L’idée de Leopardi nous paraît évidente. Les choses, les œuvres d’art qui nous touchent ont des strates multiples, des niveaux de signification en nombre peut-être infini, qui se superposent, se croisent et se transforment. (…) Peut-on projeter le vague, l’ouvert ? N’y a-t-il pas là une contradiction avec l’exigence de précision que paraît impliqué la conception de Williams (William Carlos Williams) ? (…) Calvino conclut par ce paradoxe apparent : « Le poète du vague ne peut-être qu’un poète de la précision ». Les propos de Calvino m’intéressent non pas parce qu’ils invitent au patient travail du détail et à la précision, ce que nous connaissons tous, mais parce qu’ils nous rappellent que la diversité et la richesse s’expriment à partir des choses elles-mêmes si nous savons précisément les reconnaître et leur rendre justice.
Je veille à ce que les matériaux s’harmonisent entre eux, je m’efforce de les faire chanter. (…)
(…) L’architecture comme art de l’espace et du temps entre sérénité et séduction.
Je m’efforce de montrer avec soin la tension entre intérieur et extérieur, espace public et intimité, j’accorde une attention particulière aux seuils, aux passages et aux limites.
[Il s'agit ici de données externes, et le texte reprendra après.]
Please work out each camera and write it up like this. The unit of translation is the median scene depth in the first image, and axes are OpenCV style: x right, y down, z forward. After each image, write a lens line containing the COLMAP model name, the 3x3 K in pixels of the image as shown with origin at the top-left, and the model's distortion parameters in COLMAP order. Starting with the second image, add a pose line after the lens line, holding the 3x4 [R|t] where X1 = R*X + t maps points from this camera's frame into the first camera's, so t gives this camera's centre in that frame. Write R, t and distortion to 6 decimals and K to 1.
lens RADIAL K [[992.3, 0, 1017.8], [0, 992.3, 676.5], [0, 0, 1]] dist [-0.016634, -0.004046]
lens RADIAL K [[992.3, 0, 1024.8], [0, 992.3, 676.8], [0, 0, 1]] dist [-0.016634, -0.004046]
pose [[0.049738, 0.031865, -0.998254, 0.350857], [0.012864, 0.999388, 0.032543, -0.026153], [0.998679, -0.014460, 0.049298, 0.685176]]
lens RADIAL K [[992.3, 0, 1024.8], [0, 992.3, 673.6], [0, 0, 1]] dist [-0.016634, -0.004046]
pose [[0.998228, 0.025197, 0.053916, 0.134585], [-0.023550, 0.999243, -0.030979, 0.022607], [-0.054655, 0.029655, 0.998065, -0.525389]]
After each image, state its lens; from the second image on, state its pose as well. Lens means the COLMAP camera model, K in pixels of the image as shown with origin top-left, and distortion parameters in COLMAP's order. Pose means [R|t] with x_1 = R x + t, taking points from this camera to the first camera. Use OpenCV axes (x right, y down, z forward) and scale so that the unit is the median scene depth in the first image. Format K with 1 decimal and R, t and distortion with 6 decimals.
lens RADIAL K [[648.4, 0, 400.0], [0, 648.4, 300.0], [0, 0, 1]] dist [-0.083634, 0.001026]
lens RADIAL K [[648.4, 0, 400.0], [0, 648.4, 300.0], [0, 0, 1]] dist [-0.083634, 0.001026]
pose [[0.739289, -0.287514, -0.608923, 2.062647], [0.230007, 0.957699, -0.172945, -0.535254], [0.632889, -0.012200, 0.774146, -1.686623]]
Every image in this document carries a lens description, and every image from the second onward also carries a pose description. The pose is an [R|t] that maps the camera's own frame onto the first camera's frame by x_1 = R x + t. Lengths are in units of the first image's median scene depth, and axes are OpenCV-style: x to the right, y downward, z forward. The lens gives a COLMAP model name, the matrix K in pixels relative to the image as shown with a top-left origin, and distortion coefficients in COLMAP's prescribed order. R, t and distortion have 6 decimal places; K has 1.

En jouant avec l’échelle et la taille des choses, je désire créer des paliers d’intimité, des degrés de proximité et distance, et j’aime placer les matériaux, leurs surfaces et leurs arrêtes, brillantes et mates, à la lumière du soleil, faire naître mystérieusement des masses profondes et dégradés d’ombre et d’obscurité afin de faire ressortir la magie de la lumière sur les choses. Jusqu’à une harmonie parfaite.